**Exercise input**.
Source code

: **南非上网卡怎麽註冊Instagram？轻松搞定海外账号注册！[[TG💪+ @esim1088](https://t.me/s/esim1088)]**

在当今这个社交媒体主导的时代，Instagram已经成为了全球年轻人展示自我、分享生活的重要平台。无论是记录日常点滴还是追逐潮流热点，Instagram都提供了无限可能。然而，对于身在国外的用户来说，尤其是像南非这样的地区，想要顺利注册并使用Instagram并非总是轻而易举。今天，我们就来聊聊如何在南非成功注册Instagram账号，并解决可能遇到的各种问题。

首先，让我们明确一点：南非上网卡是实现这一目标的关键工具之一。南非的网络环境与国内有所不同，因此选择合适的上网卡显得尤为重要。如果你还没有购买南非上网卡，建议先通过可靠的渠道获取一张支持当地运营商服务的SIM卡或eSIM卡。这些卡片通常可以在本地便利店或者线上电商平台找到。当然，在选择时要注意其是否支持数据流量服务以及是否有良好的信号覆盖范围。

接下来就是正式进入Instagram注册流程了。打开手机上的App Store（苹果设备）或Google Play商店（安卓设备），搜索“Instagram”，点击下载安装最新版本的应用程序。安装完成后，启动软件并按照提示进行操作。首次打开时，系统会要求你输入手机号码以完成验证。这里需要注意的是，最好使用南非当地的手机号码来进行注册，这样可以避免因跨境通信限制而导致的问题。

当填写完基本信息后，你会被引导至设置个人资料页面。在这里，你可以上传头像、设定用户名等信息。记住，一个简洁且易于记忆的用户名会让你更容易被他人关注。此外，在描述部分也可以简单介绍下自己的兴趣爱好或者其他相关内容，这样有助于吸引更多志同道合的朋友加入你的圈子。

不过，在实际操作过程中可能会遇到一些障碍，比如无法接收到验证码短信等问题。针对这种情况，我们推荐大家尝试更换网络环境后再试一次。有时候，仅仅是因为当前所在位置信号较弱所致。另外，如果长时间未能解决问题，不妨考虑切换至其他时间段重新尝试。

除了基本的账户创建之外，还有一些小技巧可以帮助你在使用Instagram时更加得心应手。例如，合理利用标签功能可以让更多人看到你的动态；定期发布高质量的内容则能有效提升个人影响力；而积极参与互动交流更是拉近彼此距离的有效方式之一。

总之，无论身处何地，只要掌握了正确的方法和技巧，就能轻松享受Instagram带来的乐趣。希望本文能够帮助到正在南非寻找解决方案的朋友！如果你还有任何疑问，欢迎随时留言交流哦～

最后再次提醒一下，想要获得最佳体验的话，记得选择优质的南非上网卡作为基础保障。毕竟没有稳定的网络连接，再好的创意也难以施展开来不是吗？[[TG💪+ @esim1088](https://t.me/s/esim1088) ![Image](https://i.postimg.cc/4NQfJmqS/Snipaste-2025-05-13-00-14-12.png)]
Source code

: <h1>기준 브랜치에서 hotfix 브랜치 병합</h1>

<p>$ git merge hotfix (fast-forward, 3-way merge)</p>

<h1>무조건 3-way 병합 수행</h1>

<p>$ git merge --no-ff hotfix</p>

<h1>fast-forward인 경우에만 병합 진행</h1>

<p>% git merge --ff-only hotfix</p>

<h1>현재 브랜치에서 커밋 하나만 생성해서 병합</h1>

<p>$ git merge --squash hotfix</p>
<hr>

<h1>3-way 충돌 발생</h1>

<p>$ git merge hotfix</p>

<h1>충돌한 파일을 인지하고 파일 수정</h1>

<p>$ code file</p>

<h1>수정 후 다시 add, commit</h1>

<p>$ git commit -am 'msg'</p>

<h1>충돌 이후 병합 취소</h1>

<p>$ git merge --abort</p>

**Your goal**.
Nothing but the lines from the one containing "<p>$ code file</p>" through the last line of the data above should be set down, word for word.

**Output of the task**.
<p>$ code file</p>

<h1>수정 후 다시 add, commit</h1>

<p>$ git commit -am 'msg'</p>

<h1>충돌 이후 병합 취소</h1>

<p>$ git merge --abort</p>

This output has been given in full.